A series of strategies were applied to improve expression level of the recombinant alkaline xylanase from Bacillus pumilus G1-3 in Pichia pastoris GS115. Codon optimization of xylanase gene xynG1-3 from B. pumilus G1-3 were carried out for its heterogeneous expression in P. pastoris. The activity of xylanase encoded by the optimized gene (xynG1-3-opt) was up to 33641 U/mL, which was 37% higher than that of xylanase encoded by the wild-type (xynG1-3) gene. To further increase the expression of xynG1-3-opt, a Vitreoscilla hemoglobin (VHb) gene was integrated into the genome of the recombinant P. pastoris GS115/xynG1-3-opt.

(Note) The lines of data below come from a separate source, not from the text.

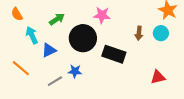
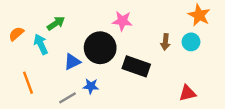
orange semicircle: (17, 14) -> (16, 34), moved, turned 80
green arrow: (57, 19) -> (56, 23), moved
blue triangle: (49, 50) -> (72, 62), moved
orange line: (21, 68) -> (28, 83), turned 30

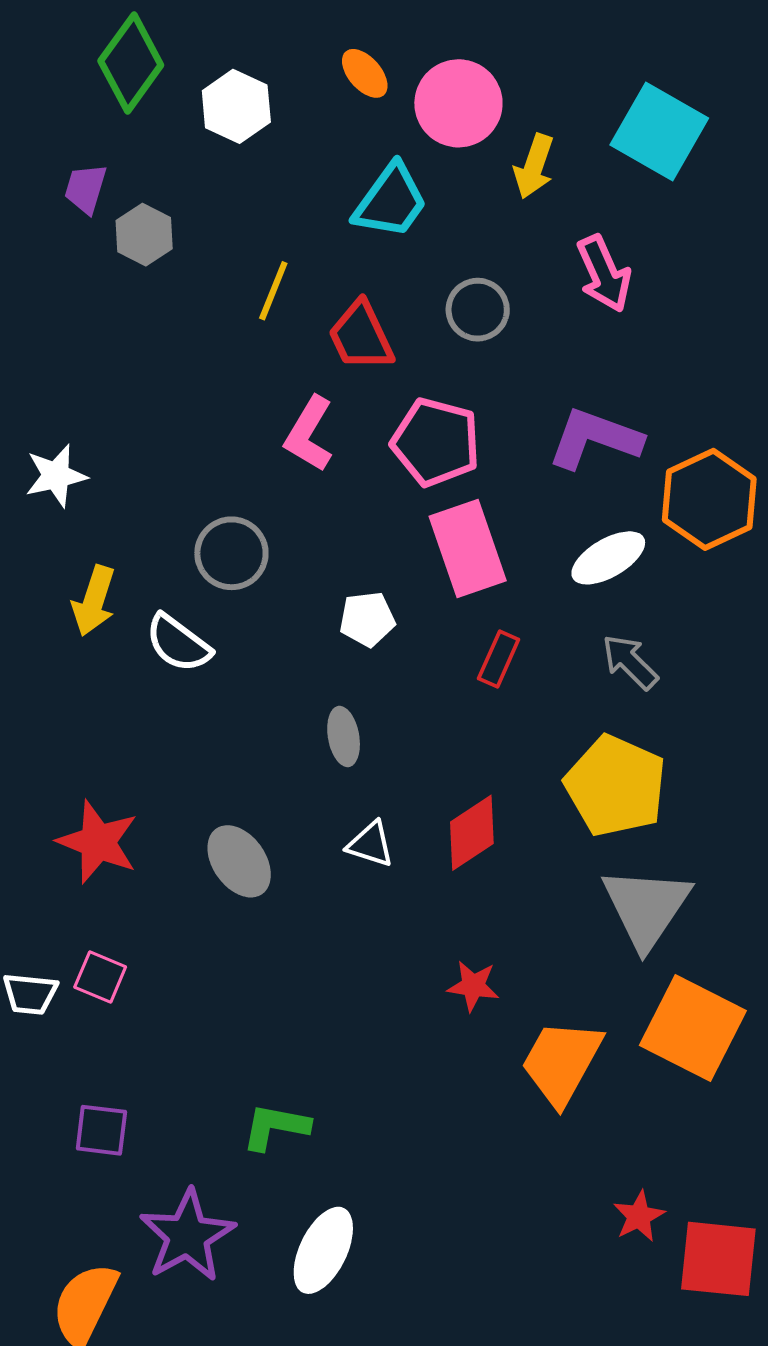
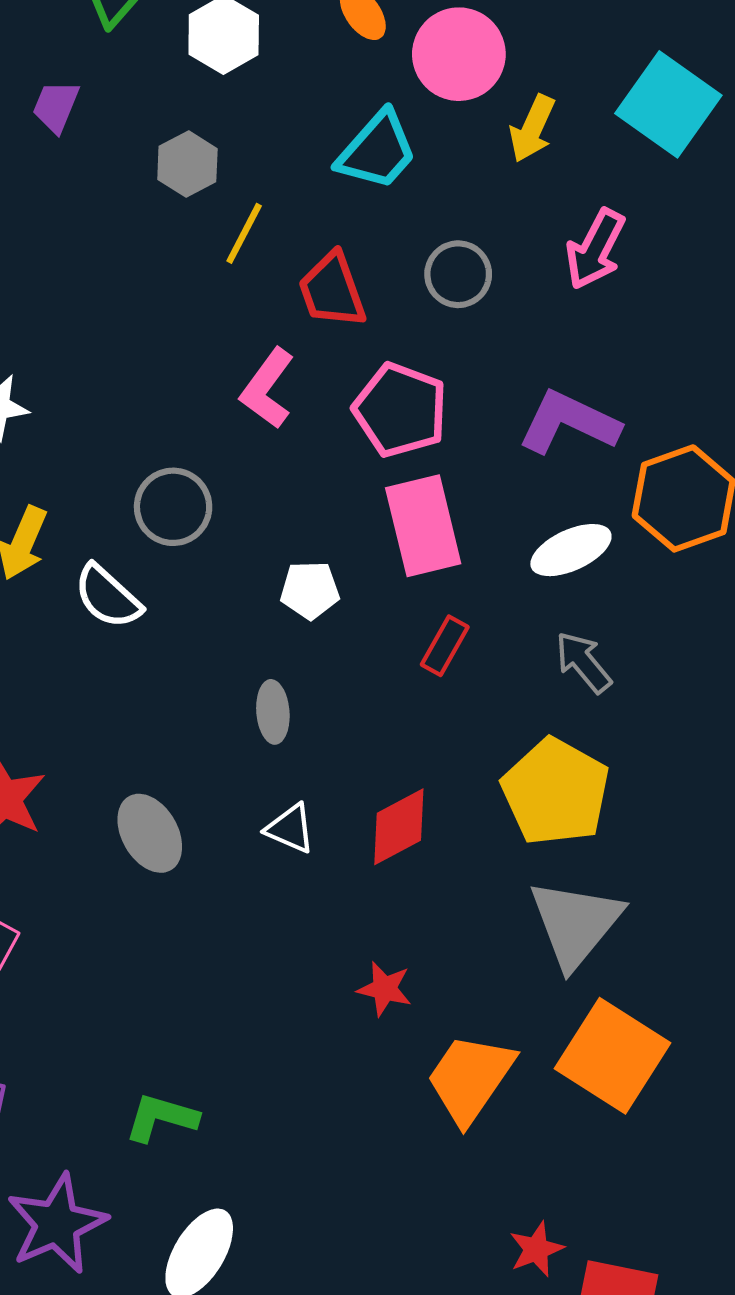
gray hexagon: (144, 235) -> (187, 164), moved
pink arrow: (604, 274) -> (595, 249), turned 46

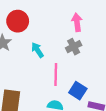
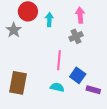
cyan arrow: (37, 50) -> (49, 20), moved, turned 32

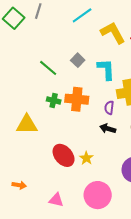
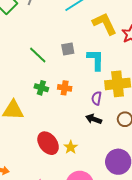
gray square: (78, 60) -> (68, 49), turned 32
orange cross: (77, 99) -> (65, 88), size x0.6

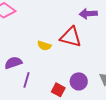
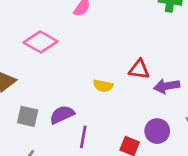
purple arrow: (88, 14) -> (167, 86), moved
red triangle: (71, 37) -> (139, 69), size x0.7

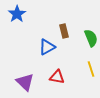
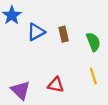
blue triangle: (47, 47) -> (36, 32), moved

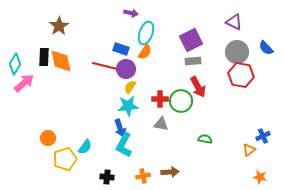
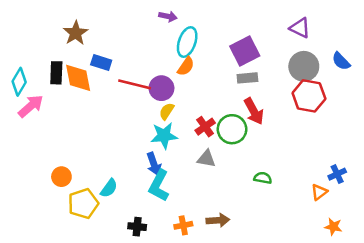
blue rectangle: (121, 49) -> (101, 63), moved
red cross: (160, 99) -> (205, 127), turned -35

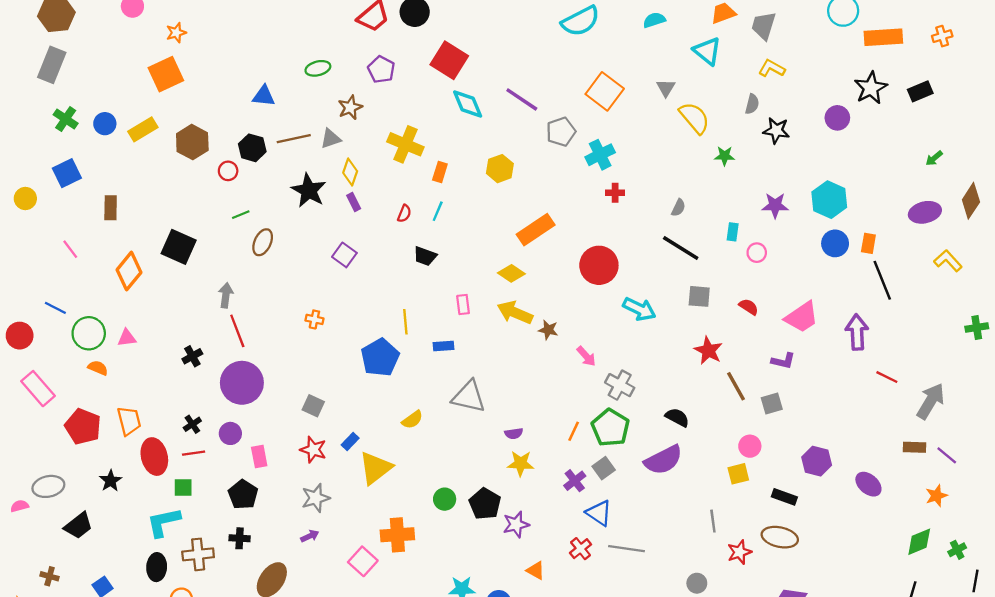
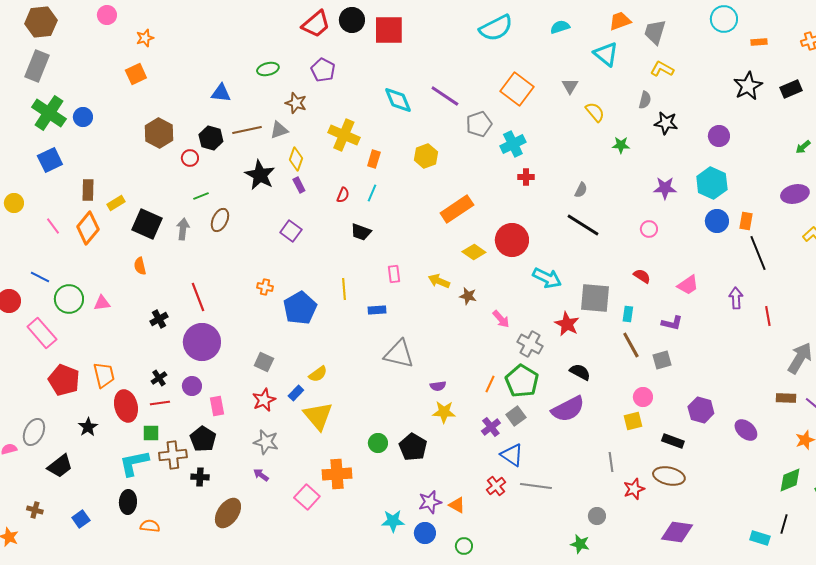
orange rectangle: (883, 37) -> (759, 42), size x0.5
red square: (449, 60) -> (389, 30), moved, turned -32
orange square: (166, 74) -> (136, 74), size x0.7
brown star: (350, 108) -> (296, 103), turned -30
yellow semicircle: (695, 118) -> (595, 112), size x0.7
purple circle: (837, 118) -> (719, 136), moved
green cross: (66, 119) -> (49, 113), size x1.6
yellow rectangle: (143, 129) -> (116, 203), moved, size x0.7
yellow circle: (25, 199) -> (14, 203), moved
cyan rectangle: (733, 232) -> (628, 314), moved
orange diamond: (129, 271) -> (88, 228), moved
yellow diamond: (511, 273) -> (474, 252), moved
gray arrow: (226, 295) -> (183, 229), moved
gray square: (699, 296) -> (595, 298), moved, size x1.5
yellow arrow: (515, 313) -> (439, 281), size x0.7
pink trapezoid: (802, 317) -> (688, 285), size x0.7
purple arrow: (857, 332) -> (736, 298), size x0.7
red star: (708, 351) -> (567, 324), moved
blue pentagon: (380, 357) -> (300, 308), moved
orange semicircle: (98, 368) -> (140, 266), moved, turned -126
red line: (887, 377) -> (768, 316), moved, turned 54
pink rectangle: (38, 389) -> (42, 333), moved
yellow semicircle: (412, 420) -> (318, 374), moved
red star: (313, 450) -> (264, 400), turned 30
yellow triangle: (375, 468) -> (318, 416), turned -32
gray ellipse: (48, 486) -> (34, 432), turned -52
gray star: (316, 498) -> (266, 442), turned 30
purple star: (516, 524) -> (430, 502), moved
purple arrow: (310, 536) -> (261, 475), turned -119
brown cross: (198, 554) -> (173, 455), moved

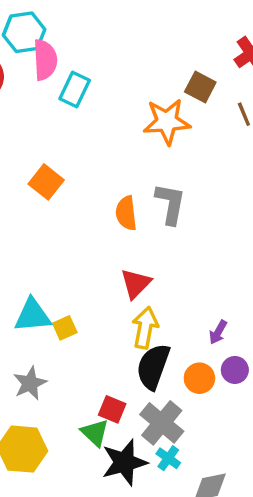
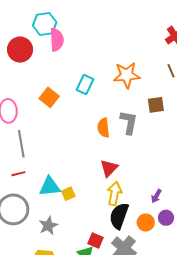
brown square: (200, 87) -> (156, 105), moved, turned -36
cyan rectangle: (75, 90) -> (85, 85), moved
orange square: (46, 182) -> (49, 97), moved

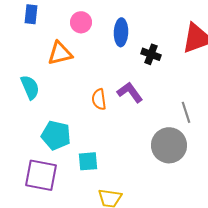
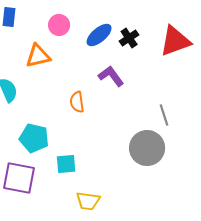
blue ellipse: (121, 32) -> (99, 35), turned 48
black cross: (151, 54) -> (129, 38), moved, turned 36
purple L-shape: (130, 92) -> (111, 76), moved

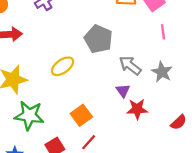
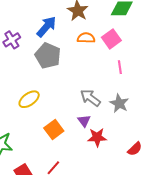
gray pentagon: (98, 39) -> (48, 56), moved
orange square: (81, 115) -> (54, 129), moved

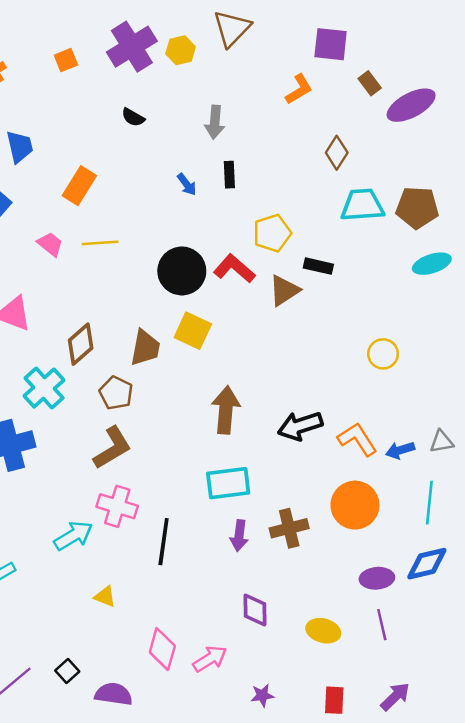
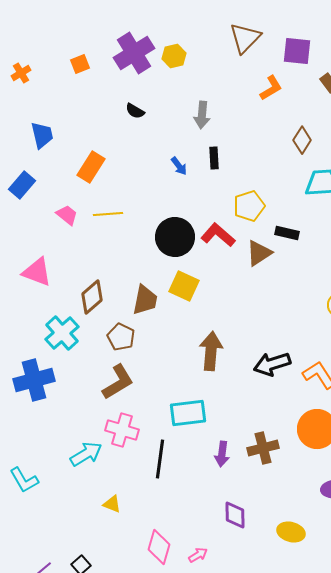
brown triangle: (232, 28) -> (245, 38), moved
cyan rectangle: (228, 483) -> (188, 413), moved
pink arrow: (210, 659) -> (198, 555), size x0.7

The recombinant strain GS115/xynG1-3-opt-VHb displayed higher biomass, cell viability, and xylanase activity than strain GS115/xynG1-3-opt. The maximum xylanase activity of GS115/xynG1-3-opt-VHb in a 10 L fermentor was 53280 U/mL, which was 58% higher than that of GS115/xynG1-3-opt. The induction temperature of GS115/xynG1-3- opt-VHb was optimized in a 10 L fermentor. The maximum xylanase activity reached 60280 U/mL when the induction temperature was 28 °C. The recombinant xylanase revealed optimal activity at 55 °C and pH 8.0 and retained 64% and 68% activity after incubation without substrate at 60 °C/pH 8.0 and 55 °C/pH 11.0 for 1 h, respectively. These results will greatly contribute to increasing the production of recombinant proteins in P. pastoris and improving the industrial production of the alkaline xylanase. © 2018 American Scientific Publishers.